The Ceylon Electricity Board (CEB) recorded an overall loss of Rs. 38.7 billion in 2025 despite tariff revisions implemented during the year, according to the Central Bank’s Annual Economic Review.

Electricity tariffs were revised downward by an average of 20% in January 2025 following earlier reductions in 2024, but higher thermal generation costs during the dry spell weighed on financial performance in the first quarter. A subsequent upward revision of 15% in June 2025 provided some relief, though it was insufficient to offset earlier losses.

CEB short-term borrowings and liabilities rose to Rs. 206.2 billion by end-2025 from Rs. 174.3 billion a year earlier. Long-term liabilities edged up to Rs. 411.2 billion from Rs. 409 billion. A further upward tariff revision of 10.3% took effect in April 2026 based on cost and revenue projections for the second quarter.

Electricity demand and generation both expanded by 5.8% during the year in line with the recovery in economic activity.
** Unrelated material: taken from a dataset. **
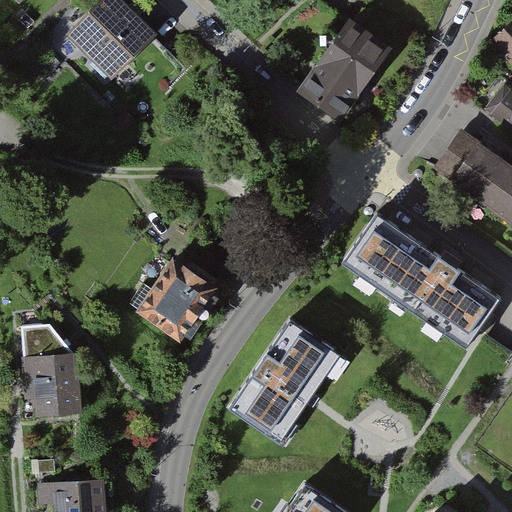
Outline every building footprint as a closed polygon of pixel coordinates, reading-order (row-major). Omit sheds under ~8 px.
[(14,0),(0,0),(0,10),(2,12),(14,0)] [(143,40),(99,0),(92,0),(57,37),(105,81),(143,40)] [(334,23),(289,81),(332,115),(378,57),(334,23)] [(511,23),(490,45),(511,67),(511,23)] [(511,90),(505,85),(481,115),(511,139),(511,90)] [(511,225),(511,179),(509,178),(511,173),(511,171),(482,150),(485,144),(465,130),(440,165),(455,175),(450,181),(511,225)] [(371,217),(339,264),(397,302),(392,310),(460,356),(492,308),(428,265),(433,258),(371,217)] [(214,285),(170,259),(136,316),(179,342),(214,285)] [(342,353),(290,320),(228,409),(282,445),(311,400),(342,353)] [(42,324),(13,326),(22,419),(73,415),(66,356),(42,324)] [(96,511),(92,477),(36,484),(39,511),(96,511)] [(347,511),(303,482),(283,511),(347,511)]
Domestic consumption recorded stronger growth from the second quarter, although demand moderated towards the end of the year due to disruptions caused by Cyclone Ditwah.
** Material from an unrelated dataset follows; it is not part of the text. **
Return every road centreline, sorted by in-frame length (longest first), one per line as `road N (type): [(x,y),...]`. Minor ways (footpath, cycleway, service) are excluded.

Favourable hydropower conditions supported supply, with reservoir levels averaging 69.6%. The generation mix comprised hydro (35.5%), coal (27.4%), fuel (12.5%) and non-conventional renewable energy (24.7%). Rooftop solar installations nearly doubled during the year.
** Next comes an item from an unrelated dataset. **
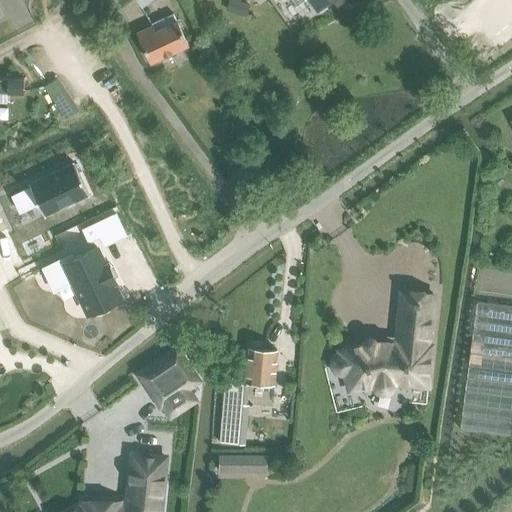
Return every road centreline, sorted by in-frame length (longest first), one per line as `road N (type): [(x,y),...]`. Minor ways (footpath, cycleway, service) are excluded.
road 1 (unclassified): [(199,289),(511,68)]
road 2 (residential): [(0,55),(50,28),(113,115),(199,289)]
road 3 (unclassified): [(0,443),(199,289)]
The Central Bank highlighted structural reforms including the Sri Lanka Electricity (Amendment) Act, No. 14 of 2025, and the restructuring of the CEB into four state-owned entities responsible for generation, transmission, distribution and system operations. The reforms are expected to improve governance and promote competition.

The figures reinforce the case behind the National System Operator’s pending Q2 tariff increase request, and contrast sharply with the Ceylon Petroleum Corporation’s Rs. 36.4 billion profit for the same year.